During his two years at Harvard, Gates devoted much of his time to programming marathons and all-night poker sessions before dropping out to work on software for the Altair, a clunky desktop computer that cost $400 in kit form.
Also at Harvard, Gates became friends with an ebullient Detroit native who shared his love of math and cynical humor. Gates eventually talked that classmate, current CEO Steve Ballmer, into leaving business school to join Microsoft.
Gates dropped out of Harvard and relocated with Allen to Albuquerque, New Mexico, where they established Microsoft.
Their big break came in 1980 when Gates and his carelessly dressed young colleagues signed an agreement to build the operating system that became known as MS-DOS for International Business Machines’s new personal computer.
In a critical blunder by IBM (NYSE: IBM), Microsoft was allowed to license the operating system to others, spawning an industry of “IBM-compatible” machines dependent on Microsoft software.
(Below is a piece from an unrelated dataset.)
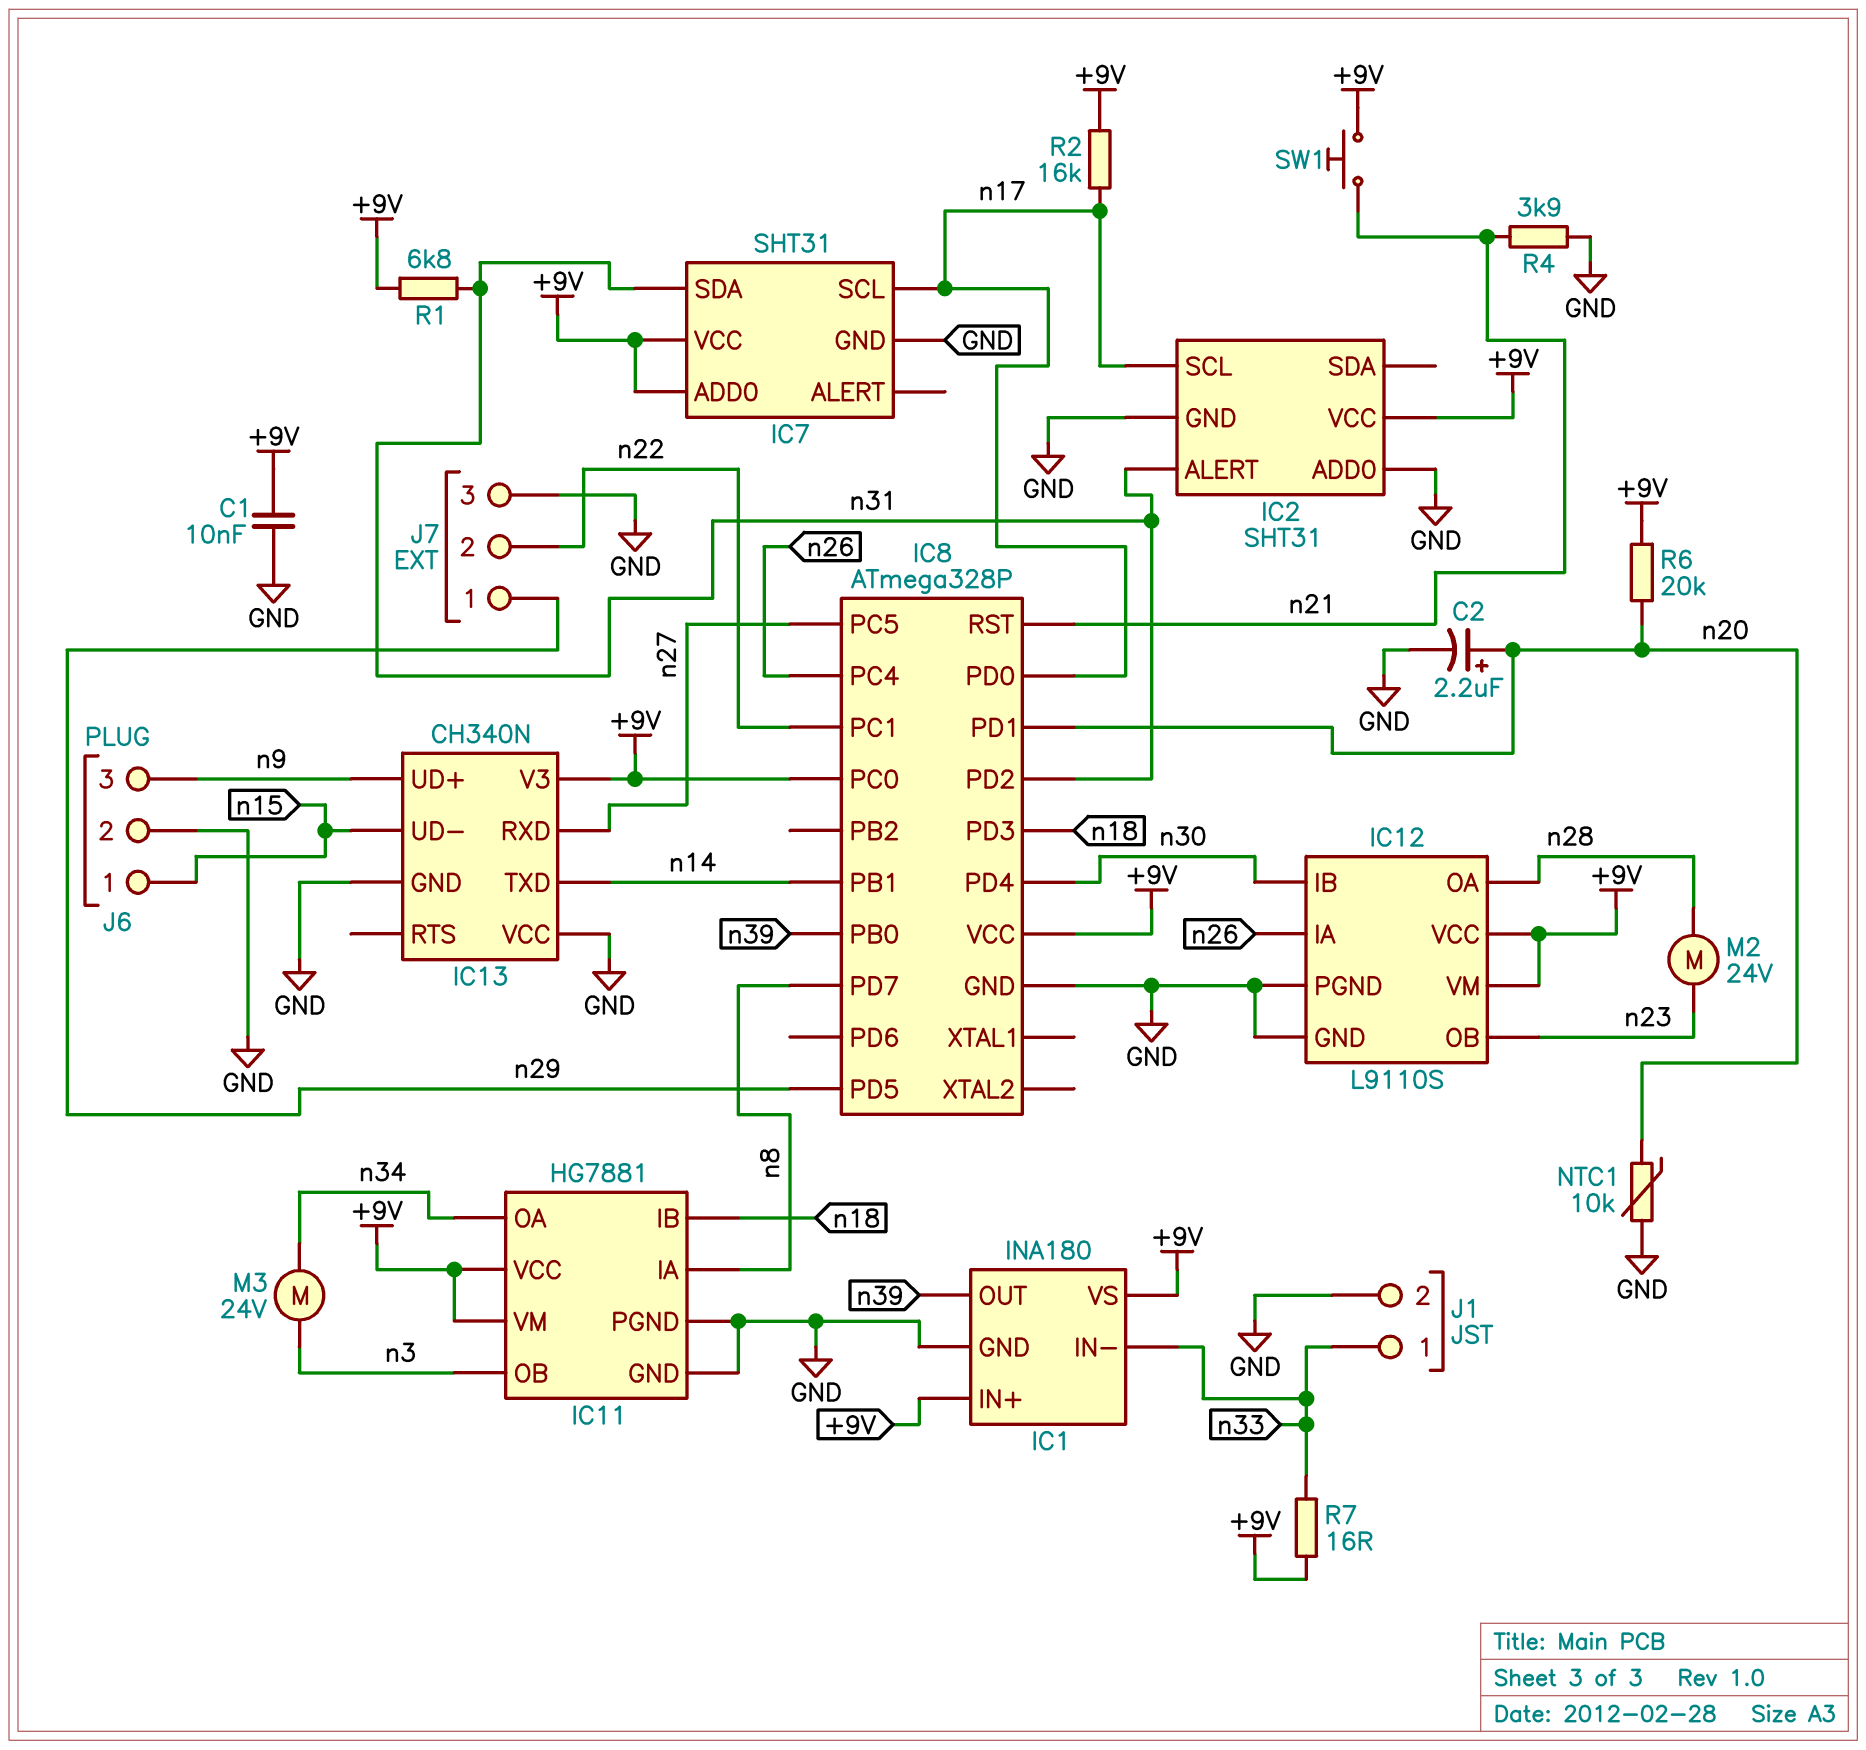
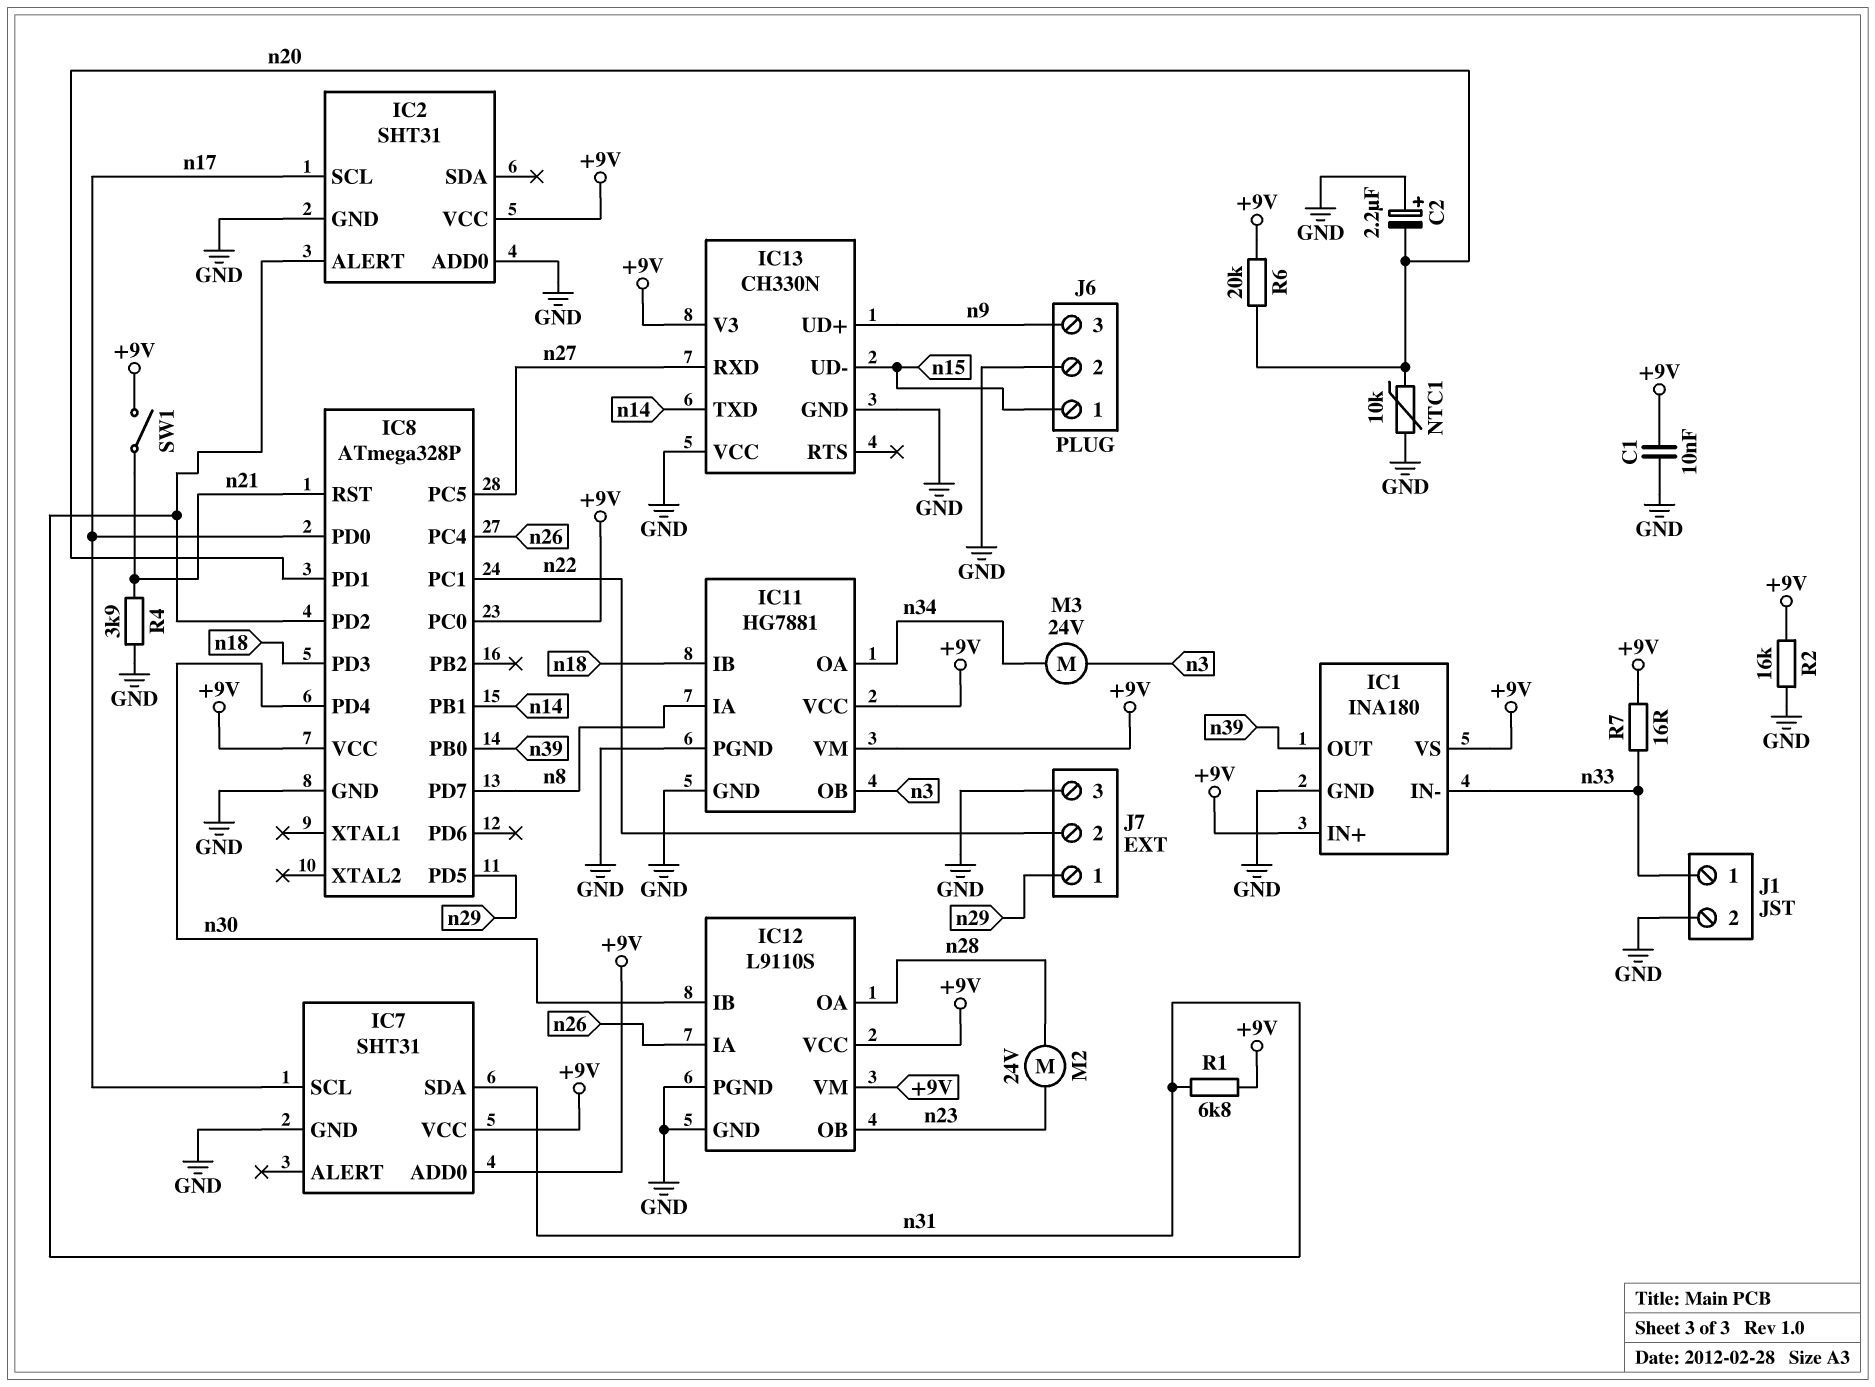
C2: 2.2uF (plus n20, minus GND) -> 2.2uF (plus GND, minus n20)
IC13: CH340N -> CH330N
R2: 16k (+9V, n17) -> 16k (+9V, GND)
SW1: button (+9V, n21) -> switch (+9V, n21)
“His legacy has to be as one of the shrewdest businessmen and technologist of the 20th century,” said Michael Cusumano, a professor at the Massachusetts Institute of Technology’s Sloan School of Management.
Microsoft went public in 1986 in one of the most celebrated offerings of its time. By the next year, the soaring stock made Gates, at age 31, the youngest self-made billionaire.
Overseeing Microsoft’s steady growth, he became known as a bare-knuckles businessman and manager, sometimes dismissing a suggestion as “the stupidest thing I have ever heard.”
Microsoft grew to dominate its industry and became the target of a landmark antitrust case, which it fought every step of the way before eventually settling with U.S. prosecutors.
Rob Helm, director of research at independent research firm Directions of Microsoft, said Gates will go down as one of the great businessmen in history like John D. Rockefeller — for better or for worse.
“He’s never going to be necessarily a widely admired figure, but someone who created an activity that came to represent a chunk of the American economy.”